Announcement: DataFrames Future Plans

The DataTables manual is online now.

The documentation is now available at Introduction · DataTables.jl

1 Like

Very nice!

Having played around with DataTables I have a question about modifying columns. Say I want to subtract the mean of every column. I came up with the following rather verbose code:

function centering!(dt)
  for (name, col) in eachcol(dt)
    x0 = mean(dropnull(col))
    tmp = NullableArray(Float64, length(col))
    for i in eachindex(col)
      tmp.values[i] = col.values[i] - x0
      tmp.isnull[i] = col.isnull[i]
    end
    dt[name] = tmp
  end
end

Where I create a new NullableArray, fill it with values and “isnulls” and finally replace the original column in the DataTable with the new one. Is there less verbose way of doing this, maybe with built in methods I overlooked?

Cheers,
Andre

You should never need to access the values field. Something like map!(x -> x - x0, col) is enough. On Julia 0.6, col .- Nullable(x0) also works, though in the present case it’s not a clear improvement.

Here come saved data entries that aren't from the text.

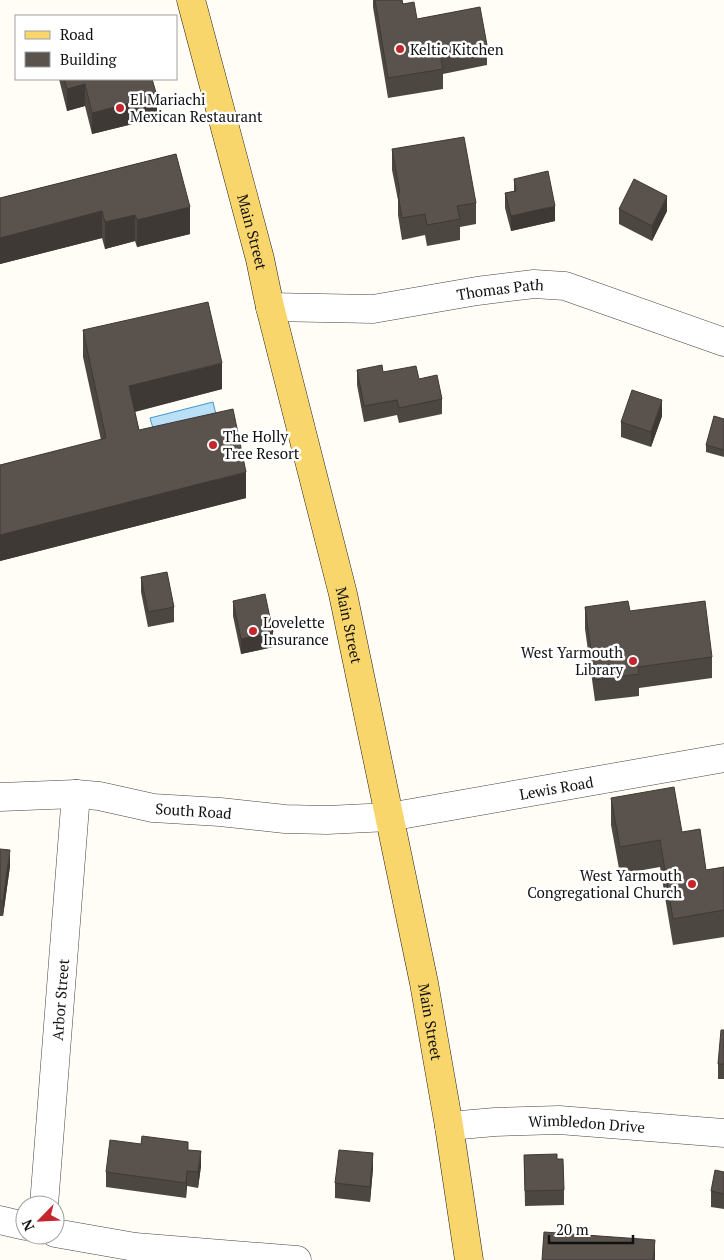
<svg xmlns="http://www.w3.org/2000/svg" width="724" height="1260" font-family="'PT Serif',serif">
<rect width="100%" height="100%" fill="#fffdf5"/>
<polygon fill="#b9e0f7" stroke="#3f96cf" points="213,402 219,427 157,442 150,418"/>
<g fill="none" stroke-linecap="round" stroke-linejoin="round">
<defs>
<g id="minor">
<path id="s1" d="M 270,307 L 373,309 L 477,291 L 534,284 L 565,286 L 724,342"/>
<path id="s2" d="M 0,797 L 76,794 L 99,796 L 153,808 L 220,812 L 285,819 L 327,820 L 389,817 L 724,758"/>
<path id="s3" d="M 449,1126 L 495,1122 L 559,1120 L 724,1133"/>
<path id="s4" d="M 44,1205 L 76,794"/>
<polyline points="0,1220 25,1226"/>
<polyline points="55,1233 135,1247 297,1260"/>
</g>
<g id="major">
<path id="s5" d="M 191,0 L 260,259 L 270,307 L 343,594 L 424,983 L 449,1126 L 469,1260"/>
</g>
</defs>
<use href="#minor" stroke="#444" stroke-width="29"/>
<use href="#major" stroke="#222" stroke-width="29"/>
<use href="#minor" stroke="#fff" stroke-width="28"/>
<use href="#major" stroke="#f9d66b" stroke-width="28"/>
</g>
<g fill="#4d4742">
<polygon points="373,0 402,0 403,4 417,19 487,45 487,65 443,74 443,89 388,98 373,7"/>
<polygon points="59,79 152,79 157,118 92,134 85,106 67,111"/>
<polygon points="392,149 476,203 476,224 460,227 460,240 427,246 425,235 402,240 398,215 398,200 392,170"/>
<polygon points="176,154 190,234 137,247 135,241 105,249 102,238 0,264 0,198"/>
<polygon points="514,179 555,221 511,231 505,208 505,193 514,191"/>
<polygon points="619,209 667,211 652,241 619,224"/>
<polygon points="83,330 222,389 135,412 139,430 246,498 0,561 0,465 101,440 83,357"/>
<polygon points="357,370 383,372 419,379 442,399 442,414 399,423 397,415 364,422 357,385"/>
<polygon points="662,416 651,447 621,437 621,422"/>
<polygon points="724,419 724,457 706,452 706,445"/>
<polygon points="141,577 174,607 174,622 148,627 141,592"/>
<polygon points="233,601 273,647 241,654 233,616"/>
<polygon points="585,607 630,611 712,657 712,678 639,688 639,696 595,701 585,629"/>
<polygon points="611,798 682,832 706,870 724,867 724,937 673,945 660,867 620,874 611,825"/>
<polygon points="0,849 10,866 3,916 0,916"/>
<polygon points="724,1030 724,1079 718,1079 718,1064"/>
<polygon points="188,1150 201,1166 198,1188 187,1186 186,1198 106,1187 106,1172"/>
<polygon points="524,1155 557,1159 564,1190 564,1205 525,1206"/>
<polygon points="373,1168 370,1202 335,1198 335,1183"/>
<polygon points="724,1172 724,1209 711,1207 711,1191"/>
</g>
<g fill="#3f3936">
<polygon points="85,84 85,106 67,111 67,89"/>
<polygon points="157,96 157,118 92,134 92,113"/>
<polygon points="667,196 667,211 652,241 652,226"/>
<polygon points="555,206 555,221 511,231 511,216"/>
<polygon points="190,207 190,234 137,247 137,220"/>
<polygon points="102,211 102,238 0,264 0,238"/>
<polygon points="135,215 135,241 105,249 105,222"/>
<polygon points="222,363 222,389 129,413 129,386"/>
<polygon points="662,400 662,416 651,447 651,432"/>
<polygon points="246,472 246,498 0,561 0,535"/>
<polygon points="273,632 273,647 241,654 241,639"/>
<polygon points="10,850 10,866 3,916 3,901"/>
<polygon points="201,1151 201,1166 198,1188 198,1172"/>
<polygon points="373,1153 373,1168 370,1202 370,1187"/>
<polygon points="187,1171 187,1186 186,1198 186,1183"/>
<polygon points="655,1240 655,1260 653,1260"/>
</g>
<g fill="#5a524d" stroke="#3f3936">
<polygon points="375,0 402,0 403,4 414,2 417,19 480,7 487,45 440,54 443,69 388,78"/>
<polygon points="64,79 152,79 157,96 92,113 85,84 67,89"/>
<polygon points="464,137 476,203 457,206 460,219 427,225 425,214 402,218 398,194 400,193 392,149"/>
<polygon points="176,154 190,207 137,220 135,215 105,222 102,211 0,238 0,198"/>
<polygon points="548,171 555,206 511,216 505,193 516,191 514,179"/>
<polygon points="634,179 667,196 652,226 619,209"/>
<polygon points="208,302 222,363 129,386 139,430 233,409 246,472 0,535 0,465 106,438 83,330"/>
<polygon points="382,365 383,372 416,366 419,379 437,375 442,399 399,408 397,400 364,406 357,370"/>
<polygon points="632,390 662,400 651,432 621,422"/>
<polygon points="714,416 724,419 724,450 706,445"/>
<polygon points="167,572 174,607 148,612 141,577"/>
<polygon points="265,594 273,632 241,639 233,601"/>
<polygon points="628,601 630,611 705,601 712,657 638,667 639,674 595,680 585,607"/>
<polygon points="674,787 682,832 700,829 706,870 724,867 724,910 673,919 660,840 620,847 611,798"/>
<polygon points="0,849 10,850 3,901 0,901"/>
<polygon points="721,1030 724,1030 724,1064 718,1064"/>
<polygon points="142,1136 188,1142 188,1150 201,1151 198,1172 187,1171 186,1183 106,1172 110,1140 141,1144"/>
<polygon points="339,1150 373,1153 370,1187 335,1183"/>
<polygon points="557,1154 557,1159 563,1159 564,1190 525,1191 524,1155"/>
<polygon points="715,1170 724,1172 724,1194 711,1191"/>
<polygon points="544,1232 655,1240 653,1260 542,1260"/>
</g>
<g fill="#c4262e" stroke="#fff" stroke-width="2">
<circle cx="400" cy="49" r="5"/>
<circle cx="120" cy="108" r="5"/>
<circle cx="213" cy="445" r="5"/>
<circle cx="253" cy="631" r="5"/>
<circle cx="633" cy="661" r="5"/>
<circle cx="692" cy="884" r="5"/>
</g>
<g text-anchor="middle" dominant-baseline="central" stroke-width="5" stroke-linejoin="round" paint-order="stroke">
<g font-size="15" fill="#111" stroke="#fff" text-anchor="start">
<text x="410" y="49">Keltic Kitchen</text>
<text x="130" y="99">El Mariachi<tspan x="130" dy="17">Mexican Restaurant</tspan></text>
<text x="223" y="436">The Holly<tspan x="223" dy="17">Tree Resort</tspan></text>
<text x="263" y="622">Lovelette<tspan x="263" dy="17">Insurance</tspan></text>
<text x="623" y="652" text-anchor="end">West Yarmouth<tspan x="623" dy="17">Library</tspan></text>
<text x="682" y="875" text-anchor="end">West Yarmouth<tspan x="682" dy="17">Congregational Church</tspan></text>
</g>
<g font-size="15" fill="#111" stroke="#fff">
<text stroke="none"><textPath href="#s5" startOffset="240">Main Street</textPath></text>
<text stroke="none"><textPath href="#s1" startOffset="232">Thomas Path</textPath></text>
<text stroke="none"><textPath href="#s5" startOffset="645">Main Street</textPath></text>
<text stroke="none"><textPath href="#s2" startOffset="561">Lewis Road</textPath></text>
<text stroke="none"><textPath href="#s2" startOffset="195">South Road</textPath></text>
<text stroke="none"><textPath href="#s4" startOffset="206">Arbor Street</textPath></text>
<text stroke="none"><textPath href="#s5" startOffset="1050">Main Street</textPath></text>
<text stroke="none"><textPath href="#s3" startOffset="138">Wimbledon Drive</textPath></text>
</g>
</g>
<rect x="15" y="15" width="162" height="65" fill="#ffffff" stroke="#a0a0a0"/>
<rect x="25" y="31" width="25" height="8" fill="#f9d66b" stroke="#a0a0a0"/>
<text x="60" y="40" font-size="15" fill="#111111">Road</text>
<rect x="25" y="52" width="25" height="15" fill="#5a524d" stroke="#a0a0a0"/>
<text x="60" y="65" font-size="15" fill="#111111">Building</text>
<g transform="translate(40 1220) rotate(246)"><circle r="24" fill="#ffffff" stroke="#a0a0a0"/>
<path d="M0-4L9 19L0 12L-9 19Z" fill="#c4262e"/>
<text y="-8" font-size="14" font-weight="bold" text-anchor="middle" fill="#111111">N</text>
</g>
<path d="M549 1235v8h84v-8" fill="none" stroke="#111111" stroke-width="2.5"/>
<text x="556" y="1235" font-size="15" fill="#111111" stroke="#ffffff" stroke-width="4" paint-order="stroke">20 m</text>
</svg>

You can also use Query.jl which will unwrap (“lift”) nullables automatically.

1 Like

Nice. Sorry if it’s offtopic to post here, but I was first expecting something like this to be possible using colwise (and I guess this works in 0.6) but why is there no colwise! function?

Yes, I guess colwise! would be a useful addition. Could you file an issue?

2 Likes

Happy to :slight_smile:

1 Like

I’ve just posted an update on the DataFrames plans in a new post.